What that means is the gc can use type information to reduce the number and effect of false positives. (The current gc is a bit primitive in that it does not yet do this, but the door needs to be left open to that improvement.) This cannot be perfect, though, because of unions and the stack.

"Georg Wrede" <Georg_member@pathlink.com> wrote in message news:buu08u$1kqg$1@digitaldaemon.com...
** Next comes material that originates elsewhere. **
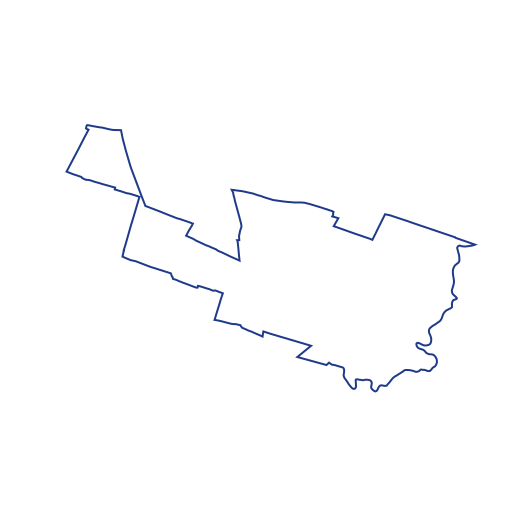 Frumusita, Galati, Romania (Natural Earth projection), rotated 21°
{"feature_id": "2599482B14808563602686", "entity_name": "Frumusita", "entity_type": "district", "adm_level": 2, "iso_a3": "ROU", "parent_name": "Romania", "parent_adm1": "Galati", "projection": "natural_earth1", "projection_center": [28.083, 45.663], "detail": "fine", "context": "isolated", "style": "outline", "palette": "blue", "viewbox_px": 512, "rotation_deg": 21, "n_neighbors": 0, "source": "geoboundaries", "source_scale": "gbopen_adm2", "svg_char_len": 6085}
<svg xmlns="http://www.w3.org/2000/svg" viewBox="0 0 512 512"><g transform="rotate(21 256 256)"><path d="M231.3,198.7L220.0,200.4L209.6,202.9L211.9,205.0L213.0,206.9L213.9,208.2L214.7,209.1L215.3,210.1L216.3,211.7L220.7,217.7L221.8,219.2L226.2,225.2L230.6,231.3L231.4,232.7L232.0,234.3L232.1,237.9L232.3,239.4L232.7,241.3L232.7,241.9L233.1,243.7L234.7,247.2L232.7,248.0L233.6,248.9L237.4,256.4L238.0,257.7L239.8,261.3L242.3,266.2L231.6,265.6L223.4,264.9L219.6,264.8L218.8,264.8L216.2,264.1L211.6,264.0L208.6,263.8L207.4,263.8L207.0,263.8L206.2,263.9L201.7,263.6L194.6,263.1L191.2,262.5L183.5,262.1L184.2,256.4L185.2,251.0L185.5,248.4L183.2,248.4L181.2,248.4L176.5,248.6L170.8,248.8L169.9,249.0L168.7,249.1L166.6,249.1L155.1,249.0L151.5,248.9L135.2,248.9L134.9,249.0L128.6,242.1L108.2,219.1L106.3,216.8L96.9,204.5L89.4,194.1L84.9,186.9L77.5,189.5L74.3,190.2L66.0,191.3L64.4,191.8L57.3,193.2L52.1,194.1L51.5,194.4L51.3,194.6L51.2,194.9L51.3,195.7L51.5,197.7L51.8,198.0L54.4,198.1L53.3,207.0L52.0,219.1L48.9,245.1L55.6,245.2L59.5,245.0L64.6,244.8L65.1,245.1L65.5,245.4L67.8,245.7L69.7,245.8L73.3,244.8L79.4,244.5L83.1,244.1L86.8,243.9L93.7,243.2L95.3,243.1L100.0,242.6L100.3,244.5L106.5,244.0L112.9,243.7L114.7,243.3L116.6,243.0L120.0,242.8L121.4,242.7L123.7,242.6L125.0,242.6L126.0,242.6L127.7,263.9L128.4,273.6L130.0,291.1L130.5,298.2L130.8,298.2L130.9,300.0L131.6,304.4L134.4,304.6L140.7,304.8L142.3,304.4L143.3,304.4L145.4,304.0L160.9,304.0L182.7,302.7L185.0,305.4L185.4,305.4L186.9,307.2L187.1,307.1L188.1,307.0L188.8,306.9L190.5,306.9L191.2,306.9L192.1,307.0L193.0,307.1L194.8,307.0L195.6,307.1L203.6,307.0L208.8,307.0L210.4,307.0L211.6,306.9L212.7,306.6L212.8,306.5L212.5,304.7L214.9,304.3L218.9,304.1L219.3,304.0L220.9,304.0L224.1,303.7L224.5,303.7L224.9,303.7L227.9,303.8L228.7,303.7L230.1,302.8L232.5,302.7L233.8,302.8L236.4,302.7L238.4,302.7L238.7,309.9L238.9,311.5L239.7,323.6L239.9,326.1L240.0,327.3L240.2,330.5L240.9,330.3L246.2,329.4L254.5,328.5L256.8,328.2L258.0,328.0L260.2,327.4L260.8,327.1L261.3,326.8L263.0,326.7L266.0,326.2L266.3,326.2L267.1,327.0L268.2,327.6L268.7,327.9L269.3,328.0L270.4,328.0L272.4,328.1L274.3,328.2L274.7,328.3L275.5,328.3L276.0,328.3L277.3,328.3L279.0,328.2L279.9,328.3L281.5,328.4L282.1,328.4L285.4,328.6L285.5,328.5L286.6,328.6L287.6,328.6L291.0,328.9L289.9,323.8L293.5,323.6L297.6,323.4L331.6,320.7L339.6,320.1L330.8,335.5L355.0,333.1L360.9,332.5L362.4,329.4L365.2,330.1L366.3,330.2L367.6,329.8L368.9,329.6L376.9,329.0L377.4,329.1L378.0,329.4L378.5,329.9L378.9,330.4L379.5,331.8L379.9,333.1L380.3,335.0L380.6,336.1L381.0,336.7L381.5,337.3L382.3,338.1L383.2,338.7L386.0,340.5L388.8,342.6L390.9,343.8L392.3,344.6L393.1,344.9L393.8,345.1L394.5,345.1L395.1,344.9L395.7,344.5L396.0,344.1L396.2,343.4L396.3,342.8L396.0,341.8L395.2,339.8L393.9,337.0L393.5,336.0L393.5,335.8L393.6,335.5L393.9,335.2L394.2,335.1L394.9,334.8L396.1,334.6L397.4,334.3L399.0,333.9L400.3,333.7L401.0,333.4L401.2,333.1L401.4,332.9L402.0,332.6L403.2,332.0L404.4,331.6L405.7,331.3L406.5,331.2L407.1,331.2L407.8,331.4L408.5,331.8L409.4,332.7L409.6,333.0L410.4,336.9L410.5,337.3L410.7,337.5L411.0,337.9L411.6,338.4L412.6,339.0L413.9,339.4L414.7,339.6L415.2,339.7L415.7,339.7L416.2,339.5L416.5,339.2L417.0,338.5L417.3,337.7L417.4,335.4L417.6,334.3L418.0,333.1L418.1,332.9L418.3,332.5L418.7,332.2L419.4,331.8L421.2,331.4L422.6,331.2L423.8,330.6L424.3,330.3L424.6,329.8L424.9,328.6L425.4,327.3L425.9,326.2L426.2,325.1L426.7,323.3L427.1,322.1L427.8,320.4L429.1,318.3L430.0,317.4L431.5,315.3L432.2,314.3L433.0,313.4L433.6,312.4L434.4,311.4L435.6,309.4L437.2,308.5L438.4,308.1L440.7,307.4L442.6,307.1L443.9,306.9L445.2,306.9L446.4,306.9L447.0,306.8L448.1,306.2L449.0,305.4L449.5,304.9L450.1,303.9L450.2,303.4L450.5,303.0L451.1,302.7L452.3,302.6L454.3,301.9L456.0,301.8L457.3,301.9L457.9,301.8L459.0,301.3L459.5,301.0L459.8,300.5L460.3,299.4L460.6,298.4L460.9,297.3L461.5,296.3L462.3,295.3L462.6,294.9L462.8,294.3L463.1,293.3L463.1,290.7L462.9,290.1L462.4,289.1L461.8,288.0L461.6,287.5L460.6,286.6L459.6,285.8L459.2,285.5L458.3,285.1L457.2,284.8L456.6,284.7L456.1,284.7L455.6,284.8L452.5,285.7L449.8,285.5L447.5,284.2L446.0,283.7L444.8,283.7L442.6,283.8L442.0,283.9L441.2,283.8L440.5,283.7L439.5,283.3L438.3,282.4L438.0,282.0L437.3,280.8L437.2,280.3L437.6,279.4L438.1,279.1L438.6,279.0L440.3,278.9L442.5,279.2L443.6,279.3L444.7,279.2L445.8,279.0L447.2,278.4L448.1,277.8L448.9,277.2L449.6,276.4L450.1,275.6L450.2,274.6L450.2,273.6L449.9,272.2L449.2,270.4L448.7,269.5L448.0,268.7L447.4,267.9L445.6,266.2L445.0,265.3L444.5,264.5L444.3,264.1L444.0,262.6L444.1,261.7L444.2,261.2L445.3,259.0L446.1,257.8L447.0,256.7L447.9,255.5L449.0,253.9L450.0,252.2L450.7,251.5L451.2,250.2L451.4,249.7L451.6,248.7L451.7,247.6L451.6,243.5L451.7,242.4L452.0,241.3L452.4,240.1L453.3,238.5L454.5,237.2L455.3,236.2L456.2,235.4L457.2,233.9L457.2,233.3L457.1,232.8L456.4,231.2L456.1,230.8L455.9,229.7L455.7,228.5L455.9,226.8L456.2,226.3L457.6,225.2L458.7,223.9L458.6,223.4L458.2,223.0L456.4,222.2L455.8,222.0L454.7,221.6L453.6,221.1L453.1,220.8L452.3,220.0L451.7,219.0L451.2,218.0L451.1,217.4L450.8,213.0L450.5,210.8L450.2,209.6L449.8,208.4L449.2,207.3L448.6,206.2L446.8,203.1L445.7,200.9L445.3,199.8L445.0,198.7L444.7,197.0L444.9,194.5L445.2,193.4L446.4,191.2L447.1,190.2L447.4,189.6L447.6,188.4L447.6,187.9L447.3,186.7L445.5,182.8L444.5,181.3L444.0,180.8L443.0,179.3L442.3,178.3L441.5,177.3L440.9,176.2L440.9,175.4L441.1,174.6L441.4,174.2L442.3,173.3L443.0,173.2L443.7,173.1L444.3,173.2L445.6,172.9L448.1,172.1L449.2,171.5L450.4,170.9L453.8,168.9L454.9,168.2L455.4,167.8L456.4,166.9L436.5,167.5L435.6,167.5L435.3,167.2L392.6,168.9L386.5,169.1L383.8,169.1L383.5,169.2L366.2,170.0L361.5,170.8L361.4,172.2L361.1,175.4L359.8,189.1L359.6,191.8L359.3,194.5L358.9,199.2L356.3,199.1L340.3,199.7L317.9,200.3L319.3,191.2L313.0,191.7L313.3,190.2L313.2,189.4L312.6,188.5L312.6,187.1L311.3,186.8L297.5,187.5L288.0,188.2L282.1,188.9L278.2,190.1L272.9,192.2L265.4,194.4L261.5,195.4L252.8,197.4L251.7,197.6L243.3,198.2L238.1,198.3L237.1,198.5L233.7,198.7L231.3,198.7Z" fill="none" stroke="#1e3a8a" stroke-width="2"/></g></svg>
> Since many D users are former C(++) users, it is customary to do all kinds of "wizardry" with pointers. For example, if one wants to make his own upCaseString(), then those people would probably use a pointer, and increment it as an int, to make it point at the next character. The spirit of D is to allow such (stupiditiy), but at yor own risk. (C users have a hard time remembering to leave pointers alone because in C you're the only one ever to use these values, and you "own" the entire program. In D there are always at least two users for these values: you and the GC!)
>
> Now, suppose one forgets to use a copy of the original pointer. Later, when GC occurs, then the GC would find no pointer pointing at the string (or actually at the beginning of the area allocated for the string data). The GC would mark this area as unused. Which obviously results in the area being overwritten with other data, sooner or later.

This is an important issue. D's gc does not require a pointer to the beginning of the object, a pointer to any byte in the object is considered as being a valid reference to the entire object. So, you don't need to keep around a copy of the original pointer, and using pointers to walk a string array will work correctly.